OBIETTIVO DEL COMPITO: Prosegui il brano sull’autobiografia di Aleksej Naval’nyj, riprendendo subito dopo la sua ultima frase.

══ BRANO FORNITO ══

Un testamento spirituale
Quelle che avete appena letto sono le ultimissime parole (p. 501) dell’autobiografia di Aleksej Naval’nyj, Patriot. La mia storia (Mondadori, Milano 2024). Forse iniziare a parlare di un libro cominciando dalla fine potrà sembrare strano, eppure in questo caso ha un significato essenziale partire così: partire dalla fede di Naval’nyj, una fede chiara, esplicitamente confessata e messa a coronamento di un testo che, mentre veniva steso, diventava, riga dopo riga, un testamento definitivo, scritto oltre tutto non in un luogo confortevole e sicuro, ma in una prigione che era, ogni giorno di più, una cella della morte, dove ogni gesto aveva il peso dell’universo.
Mai come in questo caso le ultime parole danno il senso di tutta una vita, più di ogni altra riflessione o ragionamento: non che la fede così professata esima dal percorso della ragione e dalle sue argomentazioni, o, in questo caso, dalla lettura e dal giudizio di tutto il libro, ma può dare la chiave con la quale affrontare la lettura stessa. Quando avevamo pubblicato Io non ho paura, non abbiatene neanche voi, avevamo voluto documentare tra l’altro proprio la presenza di questa fede potente, e non pochi avevano contestato questa scelta: «Volete farne un santo?», aveva chiesto qualcuno; «A quando l’inizio della causa di beatificazione?», aveva meschinamente ironizzato qualcun altro.
Adesso, dopo aver letto questa pagina finale, non c’è più bisogno di rispondere o replicare: basta leggere e rileggere, e queste righe offrono le ragioni – la fede – per cercare di entrare nel significato, nel fondamento ragionevole, di quello che oggi sembra non avere ragioni, di una storia reale, quella di Aleksej Naval’nyj, che si è conclusa con un sacrificio di cui non si vorrebbe sentir parlare per evitare di doverne sentire la responsabilità: non solo la responsabilità per quello che è accaduto (forse avremmo davvero potuto fare di più per difendere un uomo), ma soprattutto la responsabilità per quello che potremmo ancora fare, di altre vite e della nostra stessa vita.
La persona: un valore assoluto
Queste pagine ci dicono che, ben prima di ogni considerazione politica, economica o strategica, la persona ha un valore assoluto, perché niente di meno che l’assoluto ci viene testimoniato da chi dice che il suo compito è «cercare il Regno di Dio e la sua giustizia», niente di meno che l’assoluto ci viene testimoniato da chi per affermare questo valore è arrivato a rischiare la vita fino a perderla: non si tratta di aggiungere un voto al «partito del sangue altrui», come è stato sbrigativamente definito chi parla del valore della resistenza al male, alla violenza e alla guerra; non si tratta di invitare a un’azione piuttosto che a un’altra, né di fare memoria di virtù confinate nel passato, ma di raccontare, e poi ricordare, una storia di questi giorni, nella quale ciascuno di noi può trovare un senso per sé e per la propria vita «senza speranza», anche quando si crede perduto o impotente di fronte a un potere che pretende di essere lui l’assoluto o che (nel nostro caso di occidentali ancora più o meno liberi) ci lascia preda di un cinismo e di un vuoto senza via di uscita.

═══
══ BLOCCO DI DATI ══

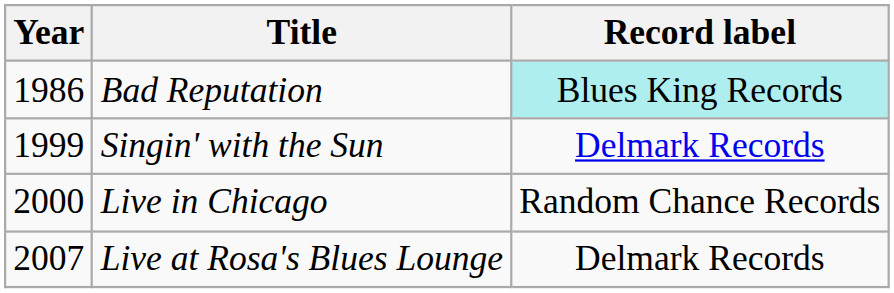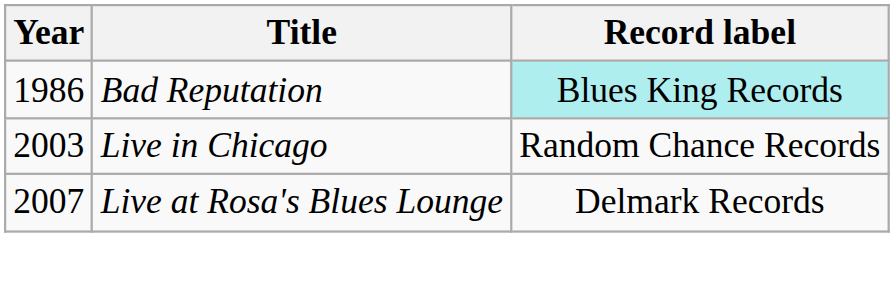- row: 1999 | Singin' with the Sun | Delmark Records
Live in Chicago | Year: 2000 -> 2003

═══

RISPOSTA AL COMPITO:
Dall’inizio alla fine, invece, ripercorrendo i momenti salienti della biografia di Naval’nyj,
questo libro ci documenta non solo che la persona ha un valore assoluto, ma che bisogna avere fede in questo valore;
anche questo è un passo di fede, certo, ma proprio così si spiega perché stando in carcere, mentre attende una condanna sicura, Naval’nyj si rivolge ai propri giudici, carcerieri e aguzzini invitandoli a non abbassare «lo sguardo sul tavolo» (p. 255) e a non tollerare più la menzogna sulla quale si regge il regime e della quale loro stessi sono complici: bisogna avere una grande fede nell’uomo e nella sua capacità di rinascita e di giudizio per credere che anche chi occupa la posizione più compromessa e succube al potere possa a un certo punto essere scosso dalla considerazione che «la vita è troppo breve per tenere gli occhi bassi» e che prima o poi arriverà per tutti il momento in cui «ci renderemo conto che nulla di quanto abbiamo fatto ha avuto un senso, quindi perché tenere lo sguardo basso sul tavolo e non dire una parola? Gli unici momenti della vita che contano sono quelli in cui facciamo la cosa giusta, quando non abbassiamo lo sguardo ma alziamo la testa e ci guardiamo negli occhi. Nient’altro conta» (p. 257).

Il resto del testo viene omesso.